5. Conclusions and Future Work

Adapting the elevation directivity characteristic of ${cosec}^2$ according to the application needs or radar type, using modified versions of the ${cosec}^2$ directivity pattern through studied and experimented variants is highly beneficial for optimizing subsequent signal processing after reception.

There are many options for modifying and optimizing the ${cosec}^2$ directivity characteristic. These variations can be achieved with appropriately designed reflector antennas or phased array antennas, which are much more expensive and difficult to calibrate and maintain.

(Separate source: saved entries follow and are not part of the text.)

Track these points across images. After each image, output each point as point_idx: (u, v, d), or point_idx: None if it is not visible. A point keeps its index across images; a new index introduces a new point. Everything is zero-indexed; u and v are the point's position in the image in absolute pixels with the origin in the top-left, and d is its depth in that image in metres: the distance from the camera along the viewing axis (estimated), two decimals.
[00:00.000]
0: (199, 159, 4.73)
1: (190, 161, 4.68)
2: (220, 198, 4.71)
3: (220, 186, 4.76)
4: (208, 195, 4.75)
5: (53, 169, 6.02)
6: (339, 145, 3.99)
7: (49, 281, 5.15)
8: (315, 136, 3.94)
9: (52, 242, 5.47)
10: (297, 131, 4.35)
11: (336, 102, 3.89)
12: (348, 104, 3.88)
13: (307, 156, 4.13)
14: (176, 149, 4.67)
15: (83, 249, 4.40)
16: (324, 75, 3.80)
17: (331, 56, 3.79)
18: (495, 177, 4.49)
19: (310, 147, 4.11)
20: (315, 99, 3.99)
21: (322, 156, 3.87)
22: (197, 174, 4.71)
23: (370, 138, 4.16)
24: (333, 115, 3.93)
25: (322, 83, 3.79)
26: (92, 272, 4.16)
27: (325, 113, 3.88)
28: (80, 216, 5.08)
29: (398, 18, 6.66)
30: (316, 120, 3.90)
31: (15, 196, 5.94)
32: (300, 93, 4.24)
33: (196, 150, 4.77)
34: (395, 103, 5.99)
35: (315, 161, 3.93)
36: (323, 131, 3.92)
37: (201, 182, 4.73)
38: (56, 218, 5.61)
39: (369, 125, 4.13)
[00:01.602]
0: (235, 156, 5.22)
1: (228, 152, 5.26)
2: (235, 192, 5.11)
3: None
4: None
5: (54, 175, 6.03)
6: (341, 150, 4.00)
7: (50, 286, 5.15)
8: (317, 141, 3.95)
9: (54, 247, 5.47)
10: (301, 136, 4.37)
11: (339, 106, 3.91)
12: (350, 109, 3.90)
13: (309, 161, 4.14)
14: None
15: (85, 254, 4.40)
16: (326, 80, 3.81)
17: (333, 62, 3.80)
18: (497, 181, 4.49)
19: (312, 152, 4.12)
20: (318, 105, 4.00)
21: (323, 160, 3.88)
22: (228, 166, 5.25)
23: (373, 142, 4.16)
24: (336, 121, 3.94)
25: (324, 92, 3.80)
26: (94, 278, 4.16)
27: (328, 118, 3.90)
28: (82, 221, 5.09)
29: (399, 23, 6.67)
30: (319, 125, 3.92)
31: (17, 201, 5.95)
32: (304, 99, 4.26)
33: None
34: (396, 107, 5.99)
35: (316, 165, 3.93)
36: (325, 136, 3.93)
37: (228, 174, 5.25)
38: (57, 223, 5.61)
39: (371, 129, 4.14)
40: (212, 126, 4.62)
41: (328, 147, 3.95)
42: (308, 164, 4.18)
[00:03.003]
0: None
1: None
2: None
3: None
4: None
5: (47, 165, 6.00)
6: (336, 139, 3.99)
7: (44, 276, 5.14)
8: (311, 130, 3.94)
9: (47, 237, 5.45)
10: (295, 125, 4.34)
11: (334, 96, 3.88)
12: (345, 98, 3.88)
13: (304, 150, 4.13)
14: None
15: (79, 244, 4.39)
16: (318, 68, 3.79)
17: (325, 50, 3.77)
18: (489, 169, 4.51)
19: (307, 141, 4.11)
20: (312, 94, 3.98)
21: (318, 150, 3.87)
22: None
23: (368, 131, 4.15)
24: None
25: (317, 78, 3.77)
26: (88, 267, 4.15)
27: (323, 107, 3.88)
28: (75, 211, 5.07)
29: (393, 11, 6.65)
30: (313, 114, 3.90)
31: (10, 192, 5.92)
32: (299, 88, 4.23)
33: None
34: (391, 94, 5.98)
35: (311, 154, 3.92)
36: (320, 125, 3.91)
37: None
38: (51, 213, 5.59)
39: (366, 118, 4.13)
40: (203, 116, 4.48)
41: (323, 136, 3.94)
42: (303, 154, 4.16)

Choosing an elevation directive characteristic of the type ${cosec}^2·cos$ offers the advantage of a better experimental approximation compared to the theoretical ${cosec}^2$ characteristic and a better distribution of radiated power by reducing the secondary lobe in elevation near the maximum elevation angle.

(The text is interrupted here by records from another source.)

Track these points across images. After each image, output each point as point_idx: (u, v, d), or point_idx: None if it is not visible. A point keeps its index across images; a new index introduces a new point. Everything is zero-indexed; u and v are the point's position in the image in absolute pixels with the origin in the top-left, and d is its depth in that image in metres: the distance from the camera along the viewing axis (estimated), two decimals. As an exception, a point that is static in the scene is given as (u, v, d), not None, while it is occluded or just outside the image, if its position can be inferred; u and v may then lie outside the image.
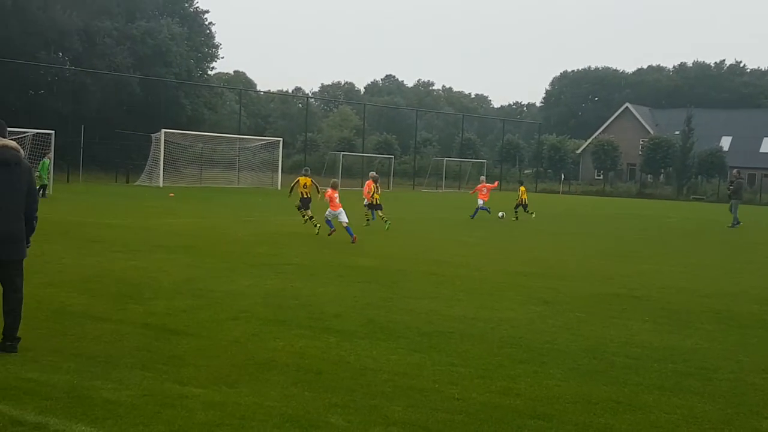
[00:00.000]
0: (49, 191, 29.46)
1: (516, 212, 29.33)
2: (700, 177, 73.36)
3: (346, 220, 18.90)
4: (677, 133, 75.46)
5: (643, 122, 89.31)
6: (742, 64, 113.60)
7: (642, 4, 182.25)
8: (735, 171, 34.43)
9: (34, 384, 6.07)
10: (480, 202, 28.76)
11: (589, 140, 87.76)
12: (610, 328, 9.32)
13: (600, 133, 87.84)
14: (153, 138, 45.75)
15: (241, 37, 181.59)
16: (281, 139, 54.27)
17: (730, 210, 30.77)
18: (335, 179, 22.02)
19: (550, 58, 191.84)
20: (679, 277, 14.47)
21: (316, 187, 21.39)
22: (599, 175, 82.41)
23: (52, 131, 33.83)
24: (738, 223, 29.95)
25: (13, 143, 7.09)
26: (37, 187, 27.64)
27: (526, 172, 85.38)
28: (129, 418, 5.43)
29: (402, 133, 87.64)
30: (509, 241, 20.80)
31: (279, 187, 49.16)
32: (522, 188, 29.58)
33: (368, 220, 22.86)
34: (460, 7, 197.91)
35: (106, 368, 6.59)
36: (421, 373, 6.95)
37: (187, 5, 67.50)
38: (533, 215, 29.59)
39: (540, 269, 14.66)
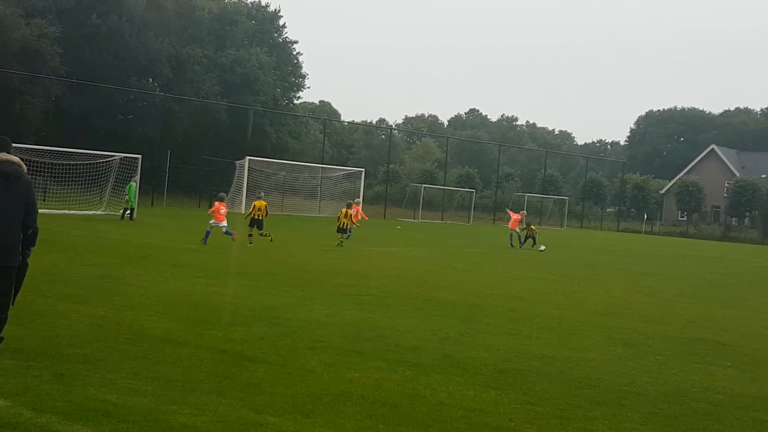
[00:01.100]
0: (135, 214, 30.38)
1: None
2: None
3: (225, 225, 22.64)
4: (764, 176, 73.26)
5: (729, 164, 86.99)
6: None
7: (730, 45, 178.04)
8: None
9: (112, 406, 6.18)
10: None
11: (674, 181, 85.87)
12: (691, 372, 9.06)
13: (684, 174, 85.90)
14: (237, 165, 46.78)
15: (328, 68, 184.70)
16: (363, 169, 54.77)
17: None
18: (222, 193, 25.89)
19: (635, 96, 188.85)
20: (763, 324, 14.00)
21: (266, 210, 23.76)
22: (683, 217, 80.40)
23: (139, 155, 34.95)
24: None
25: (16, 159, 7.49)
26: (124, 210, 28.37)
27: (608, 210, 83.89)
28: (206, 441, 5.52)
29: (484, 167, 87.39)
30: (591, 280, 20.43)
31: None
32: None
33: (341, 242, 24.67)
34: (546, 44, 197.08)
35: (183, 393, 6.70)
36: (497, 410, 6.88)
37: (276, 35, 69.22)
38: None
39: (621, 309, 14.36)
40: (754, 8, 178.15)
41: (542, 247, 29.93)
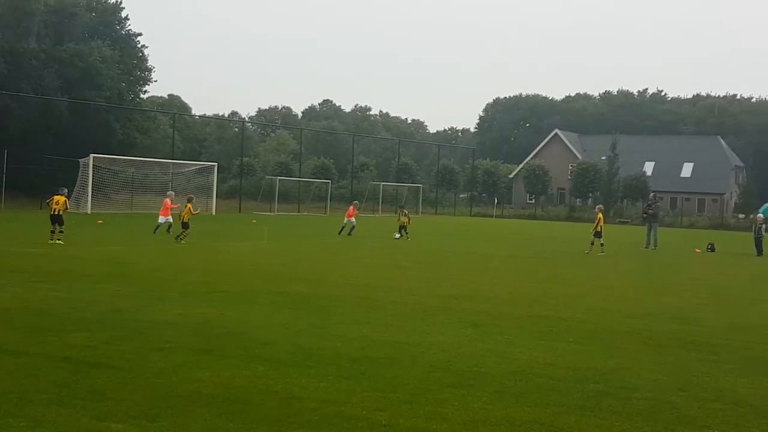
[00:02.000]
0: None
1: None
2: (625, 201, 75.39)
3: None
4: (603, 158, 77.53)
5: (571, 147, 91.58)
6: (663, 93, 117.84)
7: (569, 35, 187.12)
8: (652, 195, 35.84)
9: (-57, 422, 5.83)
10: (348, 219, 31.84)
11: (521, 165, 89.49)
12: (536, 350, 9.46)
13: (531, 158, 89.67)
14: (81, 163, 44.77)
15: (176, 61, 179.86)
16: (216, 163, 53.76)
17: (649, 232, 31.68)
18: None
19: (484, 84, 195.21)
20: (603, 299, 14.80)
21: (67, 205, 23.55)
22: (531, 199, 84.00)
23: (-28, 157, 32.88)
24: (655, 245, 30.93)
25: None
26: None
27: (461, 196, 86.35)
28: (43, 454, 5.25)
29: (339, 157, 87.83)
30: (443, 265, 20.96)
31: (214, 212, 48.62)
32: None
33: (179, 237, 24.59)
34: (397, 34, 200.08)
35: (19, 405, 6.36)
36: (350, 399, 6.92)
37: (118, 27, 66.52)
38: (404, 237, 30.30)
39: (471, 292, 14.80)
40: (589, 1, 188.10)
41: (396, 235, 30.41)
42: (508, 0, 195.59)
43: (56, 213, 22.71)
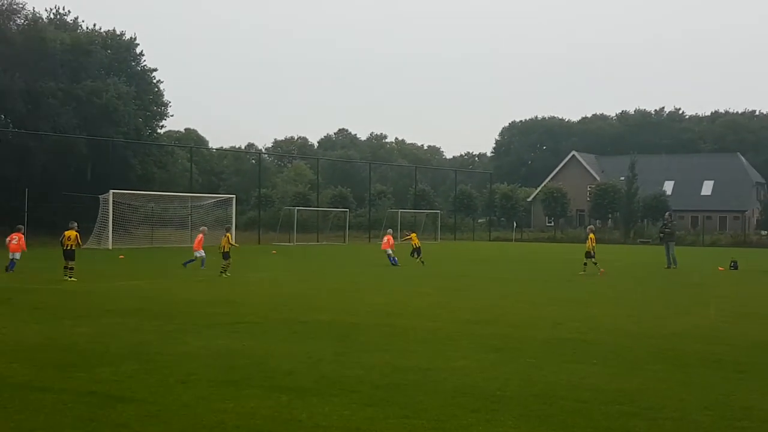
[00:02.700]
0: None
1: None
2: (645, 220, 74.91)
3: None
4: (622, 179, 77.21)
5: (589, 169, 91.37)
6: (680, 111, 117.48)
7: (584, 54, 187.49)
8: (667, 214, 35.87)
9: (-28, 461, 5.89)
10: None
11: (539, 188, 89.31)
12: (560, 372, 9.41)
13: (549, 181, 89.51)
14: (101, 199, 45.20)
15: (191, 95, 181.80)
16: (234, 196, 54.06)
17: (667, 252, 31.65)
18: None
19: (499, 107, 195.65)
20: (626, 320, 14.69)
21: (79, 240, 23.75)
22: (550, 222, 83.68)
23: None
24: (675, 264, 30.81)
25: None
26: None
27: (479, 221, 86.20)
28: (72, 489, 5.29)
29: (356, 186, 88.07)
30: (463, 290, 20.90)
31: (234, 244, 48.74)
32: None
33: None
34: (410, 61, 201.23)
35: (47, 440, 6.42)
36: (374, 427, 6.92)
37: (134, 64, 67.40)
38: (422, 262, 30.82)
39: (493, 317, 14.76)
40: (602, 24, 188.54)
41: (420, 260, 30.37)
42: (521, 23, 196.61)
43: (69, 248, 22.93)
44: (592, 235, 28.29)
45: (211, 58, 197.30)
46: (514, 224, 75.56)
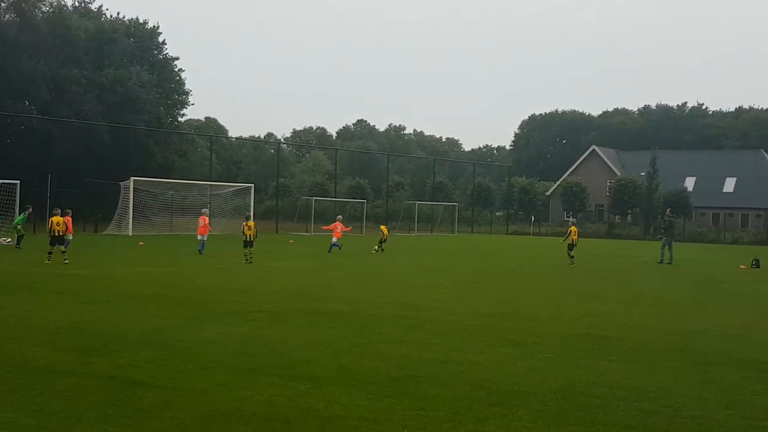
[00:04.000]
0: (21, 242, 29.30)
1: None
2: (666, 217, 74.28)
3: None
4: (643, 174, 76.65)
5: (609, 164, 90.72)
6: (704, 107, 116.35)
7: (606, 47, 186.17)
8: (668, 211, 36.05)
9: (-7, 441, 5.96)
10: (334, 239, 31.12)
11: (558, 182, 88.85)
12: (578, 368, 9.37)
13: (568, 175, 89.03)
14: (122, 186, 45.48)
15: (212, 84, 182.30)
16: (253, 185, 54.21)
17: (663, 247, 31.78)
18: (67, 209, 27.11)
19: (519, 101, 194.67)
20: (647, 317, 14.60)
21: (68, 225, 24.32)
22: (568, 217, 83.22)
23: (17, 181, 33.61)
24: (670, 261, 30.84)
25: None
26: (19, 237, 27.63)
27: (497, 214, 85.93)
28: (92, 472, 5.34)
29: (374, 177, 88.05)
30: (481, 283, 20.87)
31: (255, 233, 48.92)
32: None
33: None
34: (431, 51, 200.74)
35: (67, 424, 6.48)
36: (391, 418, 6.92)
37: (156, 52, 67.74)
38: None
39: (510, 311, 14.73)
40: (626, 16, 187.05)
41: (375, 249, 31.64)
42: (542, 15, 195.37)
43: (57, 234, 23.15)
44: (573, 228, 29.25)
45: (232, 47, 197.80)
46: (532, 218, 75.32)
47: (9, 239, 30.74)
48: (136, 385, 7.85)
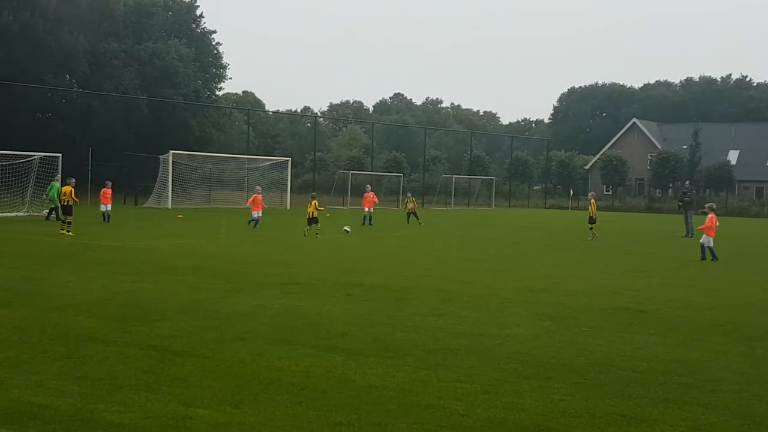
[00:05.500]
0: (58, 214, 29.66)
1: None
2: (708, 191, 73.18)
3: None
4: (685, 147, 75.41)
5: (650, 137, 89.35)
6: (748, 78, 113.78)
7: (648, 19, 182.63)
8: (687, 183, 35.64)
9: (38, 408, 6.08)
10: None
11: (598, 156, 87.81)
12: (616, 342, 9.30)
13: (608, 149, 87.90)
14: (161, 159, 45.97)
15: (249, 57, 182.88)
16: (290, 158, 54.42)
17: (686, 221, 31.29)
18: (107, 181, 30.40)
19: (557, 73, 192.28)
20: (687, 291, 14.43)
21: (73, 196, 23.98)
22: (608, 191, 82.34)
23: (59, 154, 34.12)
24: (691, 234, 30.27)
25: None
26: (51, 209, 28.25)
27: (535, 188, 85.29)
28: (133, 439, 5.44)
29: (411, 151, 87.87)
30: (518, 257, 20.77)
31: (288, 207, 49.28)
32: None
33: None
34: (468, 25, 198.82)
35: (110, 390, 6.61)
36: (427, 389, 6.94)
37: (194, 26, 68.05)
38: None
39: (547, 285, 14.64)
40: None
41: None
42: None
43: (66, 204, 23.48)
44: (593, 201, 29.27)
45: (269, 20, 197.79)
46: (571, 192, 74.62)
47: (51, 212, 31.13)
48: (176, 354, 7.97)
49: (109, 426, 5.71)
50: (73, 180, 25.39)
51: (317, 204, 25.71)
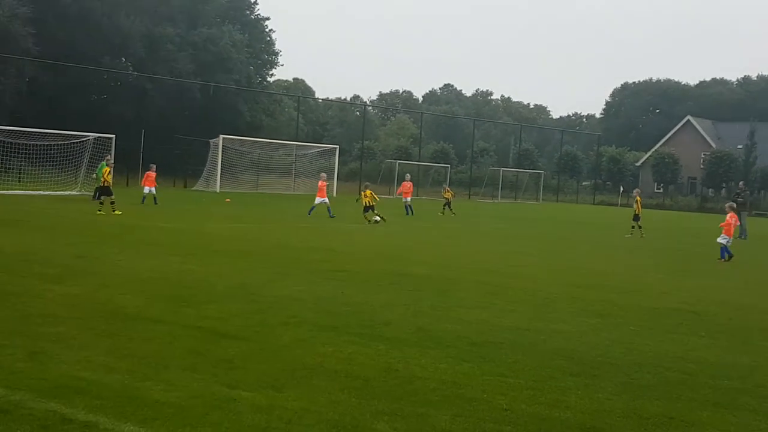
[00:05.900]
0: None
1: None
2: (762, 192, 71.48)
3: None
4: (740, 147, 73.71)
5: (705, 135, 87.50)
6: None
7: (705, 16, 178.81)
8: (741, 183, 34.76)
9: (86, 383, 6.17)
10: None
11: (650, 153, 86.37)
12: (665, 342, 9.12)
13: (661, 146, 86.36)
14: (211, 144, 46.45)
15: (301, 45, 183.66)
16: (338, 146, 54.56)
17: (740, 222, 30.37)
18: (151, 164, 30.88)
19: (610, 69, 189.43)
20: (739, 293, 14.12)
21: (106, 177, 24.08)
22: (659, 189, 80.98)
23: (113, 135, 34.68)
24: (745, 236, 29.45)
25: None
26: (96, 189, 28.57)
27: (584, 183, 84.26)
28: (177, 419, 5.49)
29: (459, 142, 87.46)
30: (565, 252, 20.54)
31: (335, 194, 49.44)
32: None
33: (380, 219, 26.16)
34: (521, 18, 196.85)
35: (156, 369, 6.68)
36: (470, 382, 6.89)
37: (248, 12, 68.53)
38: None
39: (595, 281, 14.44)
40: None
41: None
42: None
43: (104, 185, 23.75)
44: (638, 198, 28.74)
45: (321, 9, 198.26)
46: (621, 189, 73.54)
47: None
48: (221, 336, 8.03)
49: (154, 404, 5.77)
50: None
51: (372, 193, 26.53)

This reduction of sidelobe power in the elevation directivity characteristic, particularly for airborne radars, eliminates unwanted effects in signal processing caused by clutter (ground or water surface reflections), providing the ability to track targets without positional losses (if the target is within the clutter zone, it is practically challenging to observe).

This type of directive characteristic is useful for radar systems mounted on aircraft and for radars used for air surveillance, especially those with wavelengths in the range [1;10] cm. It is also highly suitable for military and civilian radar systems designed for drone detection and tracking, operating at frequencies of up to 28 GHz, where azimuthal angular resolution and antenna directivity are of critical importance. Moreover, it is useful in 5G communication systems, particularly when a constant received power across the antenna radiation pattern is required.

Using a primary source with a ${cos}^4$ specific directivity pattern to generate the curve in the symmetry plane results in a decreased vertical dimension of the reflector when compared to employing a ${cos}^2$ different directivity pattern for the primary radiator, under identical angle values ${\gamma }_1,{\gamma }_2,{\theta }_1,{\theta }_2$.

Selecting the optimal variant of the reflector with an elevation directivity characteristic requires a large volume of simulations with fine variations in the values of reflective angles for the same incident angles, in accordance with the requirements for the radar. It suppose that are known all the performances imposed for the directivity characteristic in azimuth, including the angular resolution at −3 dB, the levels of the secondary lobes, the front-back ratio (i.e., the ration between the main lobe power and the back one) and the specificity of the target that needs to be detected (maximum and minimum altitude, target RCS, speed, etc.)

As future work, if sufficient funding is available, we intend to implement the antenna physically, measure its performance, and compare it with the theoretical and experimental findings.